Olympia City Council creates 5 drug-free zones

Felony drug-dealing offenses committed near the public sites could mean 2 extra years of prison time

Staff writerApril 16, 2014 

The Olympia City Council has approved creation of five drug-free zones in the downtown area.

The overlapping zones will cover most of downtown Olympia and will be marked by signs. The zones are seen as another tool for battling drug-related crimes involving heroin or methamphetamine.

The new law will enhance penalties for felony drug-dealing offenses within 1,000 feet of five sites: Hands On Children’s Museum, The Washington Center, The Olympia Center, Olympia City Hall and the Olympia Timberland Regional Library. Referred to as “civic centers,” the five sites are public properties used for recreational and cultural purposes.

Offenders could face an extra two years for dealing drugs in these zones, but will also have more incentive to seek drug treatment as part of sentencing, according to Thurston County Prosecutor Jon Tunheim.

The ordinance passed 5-1 at Tuesday’s council meeting. Councilman Jim Cooper was the lone dissenting vote, and Councilwoman Cheryl Selby was absent. Cooper said the law focuses too much on law enforcement and incarceration instead of treatment and prevention for drug offenders. He has also cited a need for more information on the ordinance’s financial impact.
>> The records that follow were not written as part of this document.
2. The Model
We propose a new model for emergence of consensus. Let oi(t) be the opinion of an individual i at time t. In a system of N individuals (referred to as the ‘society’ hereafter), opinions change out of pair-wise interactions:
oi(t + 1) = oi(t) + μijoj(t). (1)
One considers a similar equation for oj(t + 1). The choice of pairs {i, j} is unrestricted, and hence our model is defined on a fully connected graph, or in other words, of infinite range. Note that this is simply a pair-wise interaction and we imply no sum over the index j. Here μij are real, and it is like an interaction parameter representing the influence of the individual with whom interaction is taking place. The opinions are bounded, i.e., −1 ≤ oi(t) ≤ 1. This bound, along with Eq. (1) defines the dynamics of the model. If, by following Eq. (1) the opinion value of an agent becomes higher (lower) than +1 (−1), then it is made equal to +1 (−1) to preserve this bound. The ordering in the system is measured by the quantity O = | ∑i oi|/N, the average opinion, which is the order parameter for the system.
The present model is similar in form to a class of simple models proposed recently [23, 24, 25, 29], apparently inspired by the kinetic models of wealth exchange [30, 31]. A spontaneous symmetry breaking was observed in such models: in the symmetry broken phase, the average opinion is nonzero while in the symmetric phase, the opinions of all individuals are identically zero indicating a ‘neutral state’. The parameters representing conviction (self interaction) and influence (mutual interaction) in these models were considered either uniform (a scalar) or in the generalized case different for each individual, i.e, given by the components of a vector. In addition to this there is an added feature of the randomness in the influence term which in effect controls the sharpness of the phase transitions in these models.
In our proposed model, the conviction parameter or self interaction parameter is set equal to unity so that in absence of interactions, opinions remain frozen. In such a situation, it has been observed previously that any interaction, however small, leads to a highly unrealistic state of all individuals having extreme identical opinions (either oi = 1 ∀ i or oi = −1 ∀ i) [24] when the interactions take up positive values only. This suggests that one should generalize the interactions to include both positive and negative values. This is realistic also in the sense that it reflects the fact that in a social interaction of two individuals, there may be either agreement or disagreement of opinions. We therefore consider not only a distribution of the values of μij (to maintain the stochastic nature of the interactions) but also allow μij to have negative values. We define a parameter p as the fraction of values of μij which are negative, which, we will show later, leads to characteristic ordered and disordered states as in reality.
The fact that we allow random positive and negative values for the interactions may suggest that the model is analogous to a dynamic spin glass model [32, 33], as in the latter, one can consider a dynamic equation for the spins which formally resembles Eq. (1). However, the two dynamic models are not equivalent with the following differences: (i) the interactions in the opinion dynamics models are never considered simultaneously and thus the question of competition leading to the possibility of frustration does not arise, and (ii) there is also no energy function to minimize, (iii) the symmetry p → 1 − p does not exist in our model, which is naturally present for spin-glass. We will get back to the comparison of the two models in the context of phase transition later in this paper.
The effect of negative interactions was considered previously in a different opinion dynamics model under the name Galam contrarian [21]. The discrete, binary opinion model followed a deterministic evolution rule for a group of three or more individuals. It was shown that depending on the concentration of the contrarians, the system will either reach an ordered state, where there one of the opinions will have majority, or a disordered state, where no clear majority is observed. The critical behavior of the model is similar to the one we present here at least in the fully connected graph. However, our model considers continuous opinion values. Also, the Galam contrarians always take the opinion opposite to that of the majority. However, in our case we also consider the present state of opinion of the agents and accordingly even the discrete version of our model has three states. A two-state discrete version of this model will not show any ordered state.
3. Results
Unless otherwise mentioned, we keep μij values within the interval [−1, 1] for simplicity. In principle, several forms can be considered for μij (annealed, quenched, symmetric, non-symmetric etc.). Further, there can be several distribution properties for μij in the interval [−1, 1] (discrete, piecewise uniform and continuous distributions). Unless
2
The ordinance is intended to complement state law, which already establishes schools, parks and transit centers as drug-free zones. Councilman Steve Langer said the city can always review the new law’s effectiveness and determine whether it needs revision.

“We need to make a really clear statement that it’s not OK to be dealing and using drugs in our city center,” Langer said Tuesday. “We need to send a strong message.”

The drug-free zones have attracted support among several residents and business owners. Olympia resident Angela Cherry urged the council to pass the ordinance Tuesday. As the mother of a struggling addict, Cherry said she is concerned about the city turning into a “heroin mecca.”

“We have all paid a huge price for the rampant drug use,” said Cherry, noting the health hazards associated with discarded syringes in city parks and public places. “A needle prick could be just a step away.”

Olympia resident Jessica Archer helped circulate a petition that collected nearly 300 signatures in support of the drug-free zones.

“The people of Olympia want their parks and public spaces back,” Archer told the council Tuesday. “This is really just a first step, but it’s one that needs to be taken.”

The law also has its critics in the community. Jefferson Doyle, a homeless outreach worker in downtown Olympia, questioned the effectiveness of drug-free zones and urged the council to table the law for further research.

“Take time with this and make a policy that works,” Doyle told the council Tuesday.


Also on Tuesday, the council unanimously approved a six-month extension on the city’s medical marijuana moratorium. A public hearing was held before the council’s vote, but no speakers came forward.

In May 2013, the council had approved a one-year ban on new medical marijuana facilities and collective gardens. The city has 13 medical marijuana dispensaries that were allowed to stay open; the moratorium does not affect them. The medical facilities exist in a largely unregulated gray area, and the Legislature is expected to address the issue again in 2015.

Meanwhile, the state’s first legal recreational marijuana outlets are expected to open in July.